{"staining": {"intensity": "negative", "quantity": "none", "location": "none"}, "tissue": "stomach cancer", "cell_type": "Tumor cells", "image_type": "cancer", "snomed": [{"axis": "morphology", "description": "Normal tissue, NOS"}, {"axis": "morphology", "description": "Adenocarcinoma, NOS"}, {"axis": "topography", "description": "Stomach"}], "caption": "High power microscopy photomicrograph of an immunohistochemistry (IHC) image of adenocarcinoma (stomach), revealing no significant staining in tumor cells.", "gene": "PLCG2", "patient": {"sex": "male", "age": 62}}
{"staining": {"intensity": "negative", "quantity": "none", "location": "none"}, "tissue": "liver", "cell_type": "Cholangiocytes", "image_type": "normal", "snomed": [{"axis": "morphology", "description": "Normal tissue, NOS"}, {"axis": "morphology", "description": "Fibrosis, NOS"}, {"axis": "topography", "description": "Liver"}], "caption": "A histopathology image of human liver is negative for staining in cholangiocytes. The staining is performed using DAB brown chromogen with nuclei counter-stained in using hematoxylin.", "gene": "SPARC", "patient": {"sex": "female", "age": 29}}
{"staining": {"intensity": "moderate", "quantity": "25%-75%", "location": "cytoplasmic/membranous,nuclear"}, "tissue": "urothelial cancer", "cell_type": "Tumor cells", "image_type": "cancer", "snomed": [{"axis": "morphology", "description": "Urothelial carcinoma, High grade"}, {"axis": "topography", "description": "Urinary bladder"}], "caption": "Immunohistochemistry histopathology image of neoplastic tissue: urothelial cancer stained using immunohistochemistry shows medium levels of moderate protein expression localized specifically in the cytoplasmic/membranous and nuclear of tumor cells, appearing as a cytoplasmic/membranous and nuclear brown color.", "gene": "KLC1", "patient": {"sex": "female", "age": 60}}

EXERCISE AIM » The answer is to be the lines from the one holding "image of human" through the end of the data above, transcribed character for character, both ends included.

OUTPUT OF THE EXERCISE »
{"staining": {"intensity": "negative", "quantity": "none", "location": "none"}, "tissue": "liver", "cell_type": "Cholangiocytes", "image_type": "normal", "snomed": [{"axis": "morphology", "description": "Normal tissue, NOS"}, {"axis": "morphology", "description": "Fibrosis, NOS"}, {"axis": "topography", "description": "Liver"}], "caption": "A histopathology image of human liver is negative for staining in cholangiocytes. The staining is performed using DAB brown chromogen with nuclei counter-stained in using hematoxylin.", "gene": "SPARC", "patient": {"sex": "female", "age": 29}}
{"staining": {"intensity": "moderate", "quantity": "25%-75%", "location": "cytoplasmic/membranous,nuclear"}, "tissue": "urothelial cancer", "cell_type": "Tumor cells", "image_type": "cancer", "snomed": [{"axis": "morphology", "description": "Urothelial carcinoma, High grade"}, {"axis": "topography", "description": "Urinary bladder"}], "caption": "Immunohistochemistry histopathology image of neoplastic tissue: urothelial cancer stained using immunohistochemistry shows medium levels of moderate protein expression localized specifically in the cytoplasmic/membranous and nuclear of tumor cells, appearing as a cytoplasmic/membranous and nuclear brown color.", "gene": "KLC1", "patient": {"sex": "female", "age": 60}}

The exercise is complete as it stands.